*** Opening Data listing ***
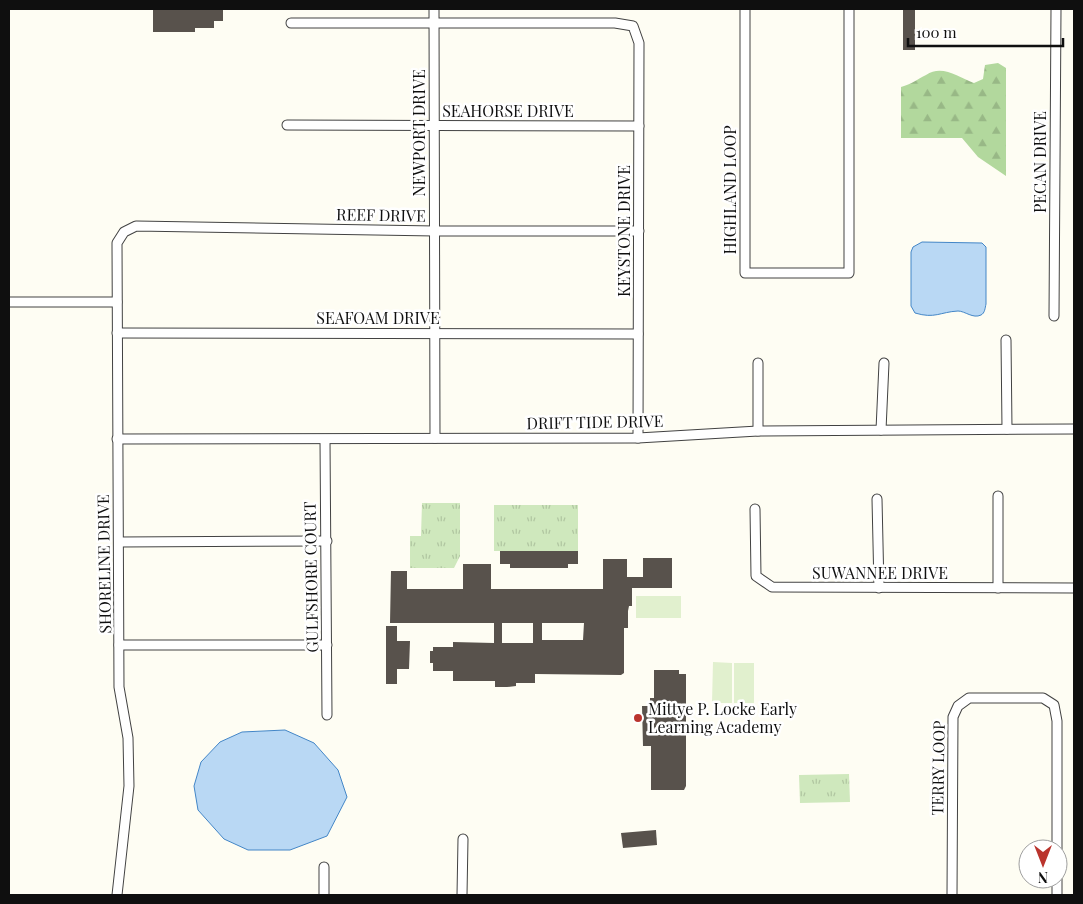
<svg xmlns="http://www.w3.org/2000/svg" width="1083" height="904" font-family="'Playfair Display',serif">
<defs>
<pattern id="forest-firs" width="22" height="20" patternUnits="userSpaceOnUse" patternTransform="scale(1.25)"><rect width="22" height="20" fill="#b2d89d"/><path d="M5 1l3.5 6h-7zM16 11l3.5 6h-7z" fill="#98b886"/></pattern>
<pattern id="park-tufts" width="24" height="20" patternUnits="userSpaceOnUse" patternTransform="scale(1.25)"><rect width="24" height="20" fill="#cfe8bd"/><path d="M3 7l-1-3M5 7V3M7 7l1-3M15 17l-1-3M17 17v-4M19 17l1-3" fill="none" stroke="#b1c6a1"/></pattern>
</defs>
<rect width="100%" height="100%" fill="#fefdf3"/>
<path fill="url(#forest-firs)" d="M998,63l8,5v108l-28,-19 -16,-19h-61v-51c11,-3 15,-7 25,-12 16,-11 32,2 48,8l9,-4 2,-14z"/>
<g fill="url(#park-tufts)">
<polygon points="422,503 460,503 460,556 454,568 410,568 410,536 421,536"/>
<rect x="494" y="505" width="84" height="46"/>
<polygon points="849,774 850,802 800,803 799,775"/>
</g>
<g fill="#e1f0ce">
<rect x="636" y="596" width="45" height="22"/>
<polygon points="713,662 732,663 732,703 712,703"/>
<rect x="734" y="663" width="20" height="40"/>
</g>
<g fill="#b9d8f4" stroke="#4386c7">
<path d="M922,242l60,1 4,4v57c-1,4 -1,9 -5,11 -8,4 -16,-4 -23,-4 -18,1 -23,8 -43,2l-4,-7v-54l2,-5z"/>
<polygon points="285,730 314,743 338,770 347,797 327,836 290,850 248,850 224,839 198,810 194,786 201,762 220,742 242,732"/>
</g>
<g fill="#58524c" fill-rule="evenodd">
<polygon points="153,9 223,9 223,21 214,21 214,28 195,28 195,32 153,32"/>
<rect x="903" y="9" width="12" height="41"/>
<polygon points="500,551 578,551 578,564 568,564 568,568 510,568 510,564 500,564"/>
<path d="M643,558h29v30h-40v18h-3l-1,5v17h-4v45l-3,2 -86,-1v9h-19v3l-9,1h-12v-6h-42v-10h-20v-8h-3v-12h3v-4h20v-5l41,1v-20h-104l1,-52h16v18h56v-25h28v25h112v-30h24v18h16zM502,623h31v20h-31zM542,623h42l-1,17h-41z"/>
<polygon points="386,626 397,626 397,641 410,641 409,669 397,669 397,684 386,684"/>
<polygon points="654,670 679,670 679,674 686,674 686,786 684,790 651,790 651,746 643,746 642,706 650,706 650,698 654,698"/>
<polygon points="656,830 657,845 623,848 621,833"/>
</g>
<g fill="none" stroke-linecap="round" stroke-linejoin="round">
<g stroke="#424242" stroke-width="11">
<g id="minor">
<polyline points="434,9 435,438"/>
<polyline points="745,9 745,273 849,273 849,9"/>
<polyline points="291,23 615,23 633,26 639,43 638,438"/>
<polyline points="287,125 639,126"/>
<polyline points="9,302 117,302"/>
<polyline points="1054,316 1056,9"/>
<polyline points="117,333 638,334"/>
<polyline points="1006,340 1007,429"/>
<polyline points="758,363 758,431"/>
<polyline points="881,430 884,363"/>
<polyline points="117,439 638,438 758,431 1074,429"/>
<polyline points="325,440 327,715"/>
<polyline points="877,499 879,588"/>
<polyline points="755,509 756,576 772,587 1074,588"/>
<polyline points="119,542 327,541"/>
<polyline points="998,588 998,496"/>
<polyline points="119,645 327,645"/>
<polyline points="1057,879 1057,895"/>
<polyline points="117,895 129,786 128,738 119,687 117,243 124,232 136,226 435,231 639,231"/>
<polyline points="324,895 324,867"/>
<polyline points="462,895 463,839"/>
<polyline points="952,895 953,717 958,706 969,698 1043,698 1054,705 1057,721 1057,849"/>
</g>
</g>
<use href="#minor" stroke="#fff" stroke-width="9"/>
</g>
<circle fill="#ba342d" stroke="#fff" stroke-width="2" cx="638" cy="718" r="5"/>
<g text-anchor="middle" stroke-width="5" stroke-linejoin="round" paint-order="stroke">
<g font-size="16" fill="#0f0f0f" stroke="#fff">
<text x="508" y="117">SEAHORSE DRIVE</text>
<text transform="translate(419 133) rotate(-90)" y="6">NEWPORT DRIVE</text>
<text transform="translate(1040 162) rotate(-90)" y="6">PECAN DRIVE</text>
<text transform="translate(730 190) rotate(-90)" y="6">HIGHLAND LOOP</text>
<text transform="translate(381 215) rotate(1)" y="6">REEF DRIVE</text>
<text transform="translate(624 231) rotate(-90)" y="6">KEYSTONE DRIVE</text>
<text x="378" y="324">SEAFOAM DRIVE</text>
<text transform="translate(595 422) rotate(-1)" y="6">DRIFT TIDE DRIVE</text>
<text transform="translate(104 564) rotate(-91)" y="6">SHORELINE DRIVE</text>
<text x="880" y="579">SUWANNEE DRIVE</text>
<text transform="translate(311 577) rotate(-91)" y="6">GULFSHORE COURT</text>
<text transform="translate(938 768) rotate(-89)" y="6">TERRY LOOP</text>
</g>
<g font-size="16" fill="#0f0f0f" stroke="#fff" text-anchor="start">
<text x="648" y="715">Mittye P. Locke Early<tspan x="648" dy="18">Learning Academy</tspan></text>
</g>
</g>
<rect width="1083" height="904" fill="none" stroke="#0f0f0f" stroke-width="20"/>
<g transform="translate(1043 864) rotate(180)"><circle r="24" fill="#ffffff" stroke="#9f9f9f"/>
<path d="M0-4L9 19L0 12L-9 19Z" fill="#ba342d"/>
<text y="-8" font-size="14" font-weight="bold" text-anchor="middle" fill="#0f0f0f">N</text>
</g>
<path d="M908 38v8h155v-8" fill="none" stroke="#0f0f0f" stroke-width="2.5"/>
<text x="916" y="38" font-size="15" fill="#0f0f0f" stroke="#ffffff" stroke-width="4" paint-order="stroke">100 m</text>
</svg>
*** Closing Data listing ***
Task details = All lines above containing the string "linejoin": copy each one.

The completed task =
<g fill="none" stroke-linecap="round" stroke-linejoin="round">
<g text-anchor="middle" stroke-width="5" stroke-linejoin="round" paint-order="stroke">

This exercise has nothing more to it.